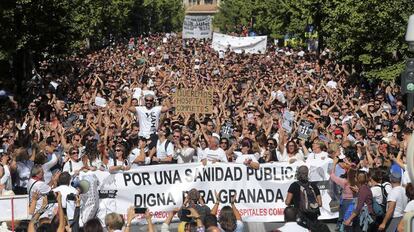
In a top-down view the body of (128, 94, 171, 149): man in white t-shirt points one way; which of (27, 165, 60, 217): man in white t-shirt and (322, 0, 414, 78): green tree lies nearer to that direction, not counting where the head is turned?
the man in white t-shirt

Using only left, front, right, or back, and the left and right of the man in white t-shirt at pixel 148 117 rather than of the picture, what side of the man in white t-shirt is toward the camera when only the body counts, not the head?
front

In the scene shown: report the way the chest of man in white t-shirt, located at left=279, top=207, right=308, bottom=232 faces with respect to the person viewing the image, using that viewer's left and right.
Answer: facing away from the viewer

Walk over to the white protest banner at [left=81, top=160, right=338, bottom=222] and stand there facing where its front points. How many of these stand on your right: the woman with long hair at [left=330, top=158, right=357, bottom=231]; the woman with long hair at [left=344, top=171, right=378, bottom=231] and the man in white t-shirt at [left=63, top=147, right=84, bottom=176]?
1

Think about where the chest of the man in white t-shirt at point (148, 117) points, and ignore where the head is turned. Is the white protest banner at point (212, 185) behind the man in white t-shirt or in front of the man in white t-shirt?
in front

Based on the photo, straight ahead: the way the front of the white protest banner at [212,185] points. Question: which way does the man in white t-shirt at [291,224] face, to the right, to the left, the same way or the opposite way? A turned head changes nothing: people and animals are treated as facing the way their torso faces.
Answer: the opposite way

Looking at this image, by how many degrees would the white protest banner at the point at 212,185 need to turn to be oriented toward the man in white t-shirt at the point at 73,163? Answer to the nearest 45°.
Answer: approximately 90° to its right

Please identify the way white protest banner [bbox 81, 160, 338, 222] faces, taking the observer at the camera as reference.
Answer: facing the viewer
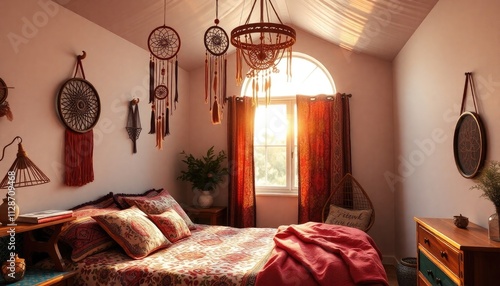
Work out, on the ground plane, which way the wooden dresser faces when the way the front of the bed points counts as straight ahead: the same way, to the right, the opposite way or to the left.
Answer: the opposite way

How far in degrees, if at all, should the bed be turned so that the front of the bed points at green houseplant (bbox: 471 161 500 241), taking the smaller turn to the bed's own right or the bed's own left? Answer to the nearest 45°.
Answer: approximately 45° to the bed's own right

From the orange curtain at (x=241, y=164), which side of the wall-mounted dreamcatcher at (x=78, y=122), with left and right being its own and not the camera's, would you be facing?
left

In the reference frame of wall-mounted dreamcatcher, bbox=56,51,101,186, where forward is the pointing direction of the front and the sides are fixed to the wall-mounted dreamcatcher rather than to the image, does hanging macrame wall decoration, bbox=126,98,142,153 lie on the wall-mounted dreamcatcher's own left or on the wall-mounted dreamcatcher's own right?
on the wall-mounted dreamcatcher's own left

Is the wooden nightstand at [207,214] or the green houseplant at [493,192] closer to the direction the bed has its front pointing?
the green houseplant

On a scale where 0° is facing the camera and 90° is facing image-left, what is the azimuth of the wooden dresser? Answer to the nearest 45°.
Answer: approximately 45°

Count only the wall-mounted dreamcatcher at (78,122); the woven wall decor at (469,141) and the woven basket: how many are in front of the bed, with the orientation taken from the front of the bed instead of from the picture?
2

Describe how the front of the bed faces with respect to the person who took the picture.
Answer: facing to the right of the viewer

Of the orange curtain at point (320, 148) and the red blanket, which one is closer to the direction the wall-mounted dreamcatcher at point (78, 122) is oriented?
the red blanket
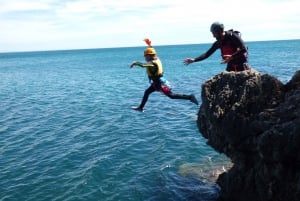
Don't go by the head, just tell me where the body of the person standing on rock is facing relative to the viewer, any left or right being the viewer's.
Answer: facing the viewer and to the left of the viewer
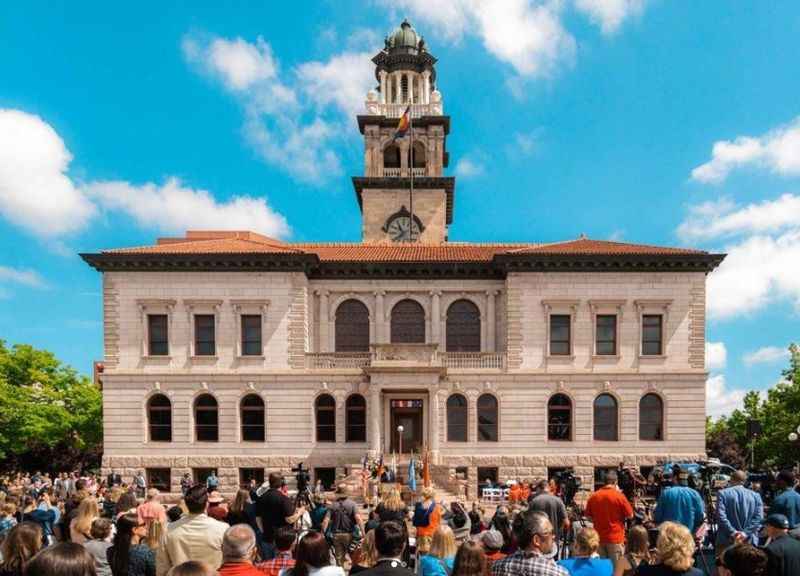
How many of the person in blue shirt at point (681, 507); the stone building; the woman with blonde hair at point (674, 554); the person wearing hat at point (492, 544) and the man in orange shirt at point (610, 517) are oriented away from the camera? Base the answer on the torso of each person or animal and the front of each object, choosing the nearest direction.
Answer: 4

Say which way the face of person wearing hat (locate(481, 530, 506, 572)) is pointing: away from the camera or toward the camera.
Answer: away from the camera

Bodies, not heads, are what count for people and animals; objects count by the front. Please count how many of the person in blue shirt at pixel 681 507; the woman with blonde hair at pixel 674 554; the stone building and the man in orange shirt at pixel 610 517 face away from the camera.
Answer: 3

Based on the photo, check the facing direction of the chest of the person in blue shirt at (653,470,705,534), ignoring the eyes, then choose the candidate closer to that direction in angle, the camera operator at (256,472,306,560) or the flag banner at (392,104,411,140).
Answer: the flag banner

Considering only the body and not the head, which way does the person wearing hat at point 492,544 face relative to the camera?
away from the camera

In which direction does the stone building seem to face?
toward the camera

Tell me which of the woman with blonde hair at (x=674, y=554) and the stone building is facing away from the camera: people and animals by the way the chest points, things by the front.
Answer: the woman with blonde hair

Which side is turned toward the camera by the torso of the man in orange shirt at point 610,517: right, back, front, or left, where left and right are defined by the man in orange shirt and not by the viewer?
back

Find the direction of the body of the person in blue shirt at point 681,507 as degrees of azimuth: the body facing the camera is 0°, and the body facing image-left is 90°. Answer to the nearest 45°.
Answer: approximately 180°

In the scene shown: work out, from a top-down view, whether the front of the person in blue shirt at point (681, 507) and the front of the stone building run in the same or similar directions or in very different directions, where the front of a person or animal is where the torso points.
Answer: very different directions

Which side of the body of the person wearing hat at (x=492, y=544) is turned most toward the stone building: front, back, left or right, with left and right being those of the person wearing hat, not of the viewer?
front

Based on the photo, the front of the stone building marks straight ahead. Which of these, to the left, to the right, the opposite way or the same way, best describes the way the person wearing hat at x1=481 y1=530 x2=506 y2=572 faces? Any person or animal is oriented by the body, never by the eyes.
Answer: the opposite way

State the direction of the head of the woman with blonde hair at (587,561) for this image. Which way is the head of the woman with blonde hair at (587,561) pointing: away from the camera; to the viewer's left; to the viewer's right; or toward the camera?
away from the camera

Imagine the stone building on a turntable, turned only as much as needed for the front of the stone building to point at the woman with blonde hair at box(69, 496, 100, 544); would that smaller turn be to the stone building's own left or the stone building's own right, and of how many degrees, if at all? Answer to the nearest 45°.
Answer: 0° — it already faces them

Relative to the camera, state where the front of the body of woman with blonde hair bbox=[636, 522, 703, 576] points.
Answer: away from the camera

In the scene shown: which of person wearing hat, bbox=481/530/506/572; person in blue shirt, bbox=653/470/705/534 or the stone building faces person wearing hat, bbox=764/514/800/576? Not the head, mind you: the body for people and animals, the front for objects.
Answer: the stone building
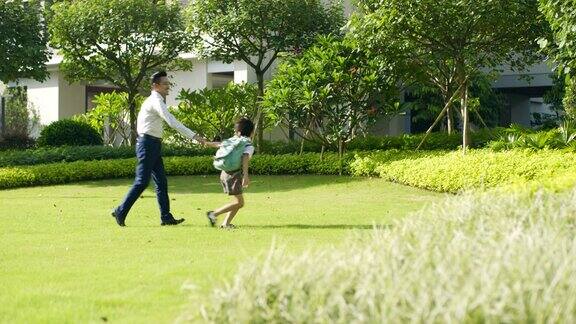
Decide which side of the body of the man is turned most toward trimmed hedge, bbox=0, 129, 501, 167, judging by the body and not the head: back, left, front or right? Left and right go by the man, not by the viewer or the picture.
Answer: left

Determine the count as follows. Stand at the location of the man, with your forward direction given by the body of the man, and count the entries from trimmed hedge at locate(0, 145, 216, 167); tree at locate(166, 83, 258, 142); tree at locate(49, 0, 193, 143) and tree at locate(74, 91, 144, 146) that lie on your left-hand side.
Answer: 4

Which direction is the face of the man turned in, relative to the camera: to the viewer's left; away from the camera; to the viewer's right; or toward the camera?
to the viewer's right

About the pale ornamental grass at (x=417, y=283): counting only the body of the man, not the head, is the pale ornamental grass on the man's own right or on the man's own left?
on the man's own right

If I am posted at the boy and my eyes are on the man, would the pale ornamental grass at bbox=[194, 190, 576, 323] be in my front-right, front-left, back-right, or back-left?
back-left

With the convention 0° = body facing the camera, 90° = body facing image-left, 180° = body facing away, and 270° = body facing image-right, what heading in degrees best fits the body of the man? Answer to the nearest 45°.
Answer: approximately 270°

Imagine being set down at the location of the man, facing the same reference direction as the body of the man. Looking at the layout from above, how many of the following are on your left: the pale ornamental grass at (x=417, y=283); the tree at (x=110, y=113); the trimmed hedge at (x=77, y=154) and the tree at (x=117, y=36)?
3

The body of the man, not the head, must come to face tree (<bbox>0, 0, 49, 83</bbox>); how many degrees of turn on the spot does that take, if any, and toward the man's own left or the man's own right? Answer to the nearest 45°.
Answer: approximately 90° to the man's own left

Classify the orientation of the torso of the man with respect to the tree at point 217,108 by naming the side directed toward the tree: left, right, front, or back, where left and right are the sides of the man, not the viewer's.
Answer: left
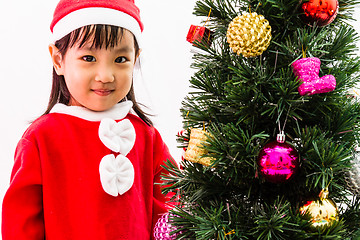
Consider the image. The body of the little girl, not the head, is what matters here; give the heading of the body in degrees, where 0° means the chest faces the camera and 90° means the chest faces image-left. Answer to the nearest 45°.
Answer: approximately 315°

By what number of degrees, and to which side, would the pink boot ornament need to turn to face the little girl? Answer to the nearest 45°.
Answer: approximately 180°

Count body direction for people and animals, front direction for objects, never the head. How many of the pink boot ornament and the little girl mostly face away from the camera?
0

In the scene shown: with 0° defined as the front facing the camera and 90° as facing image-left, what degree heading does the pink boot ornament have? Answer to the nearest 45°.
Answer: approximately 270°
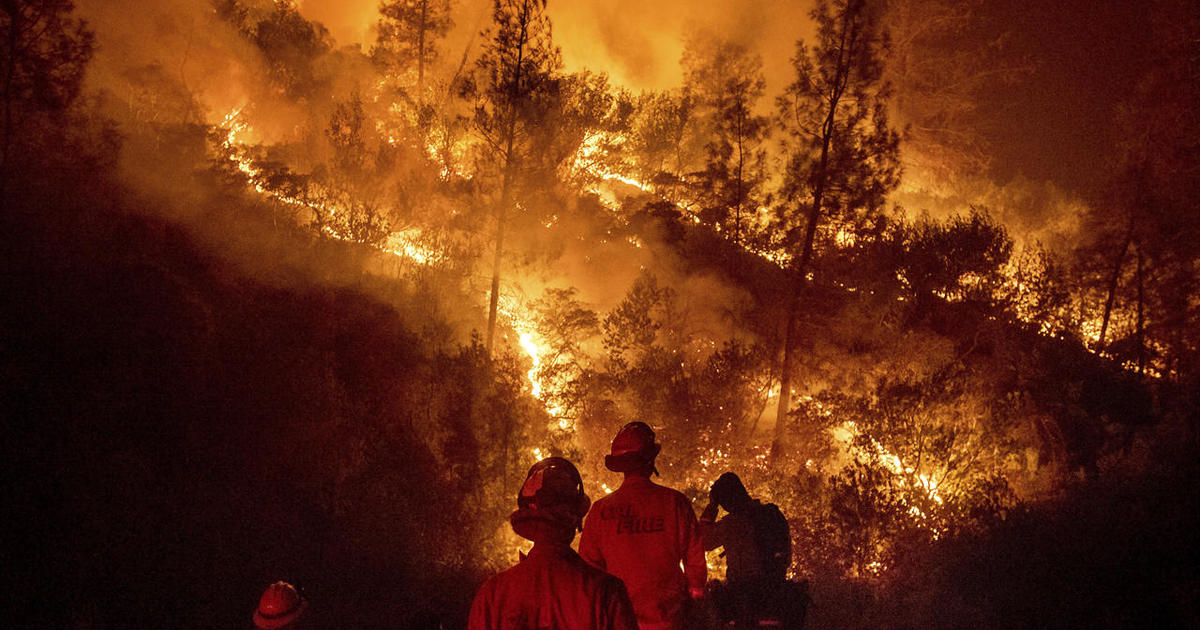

----------------------------------------

DIRECTIONS FOR THIS TASK = Please find every line in the items above that contains the word "houseplant", and copy each of those lines in full.

SOLUTION FOR THIS TASK =
How far in degrees, if at all, should the bed be turned so that the front of the bed points at green houseplant (bbox: 471 161 500 241), taking the smaller turn to the bed's own right or the bed's own left? Answer to the nearest 45°.
Is the wooden nightstand at [207,214] or the green houseplant at [493,192] closer to the direction the bed has its front pointing?
the green houseplant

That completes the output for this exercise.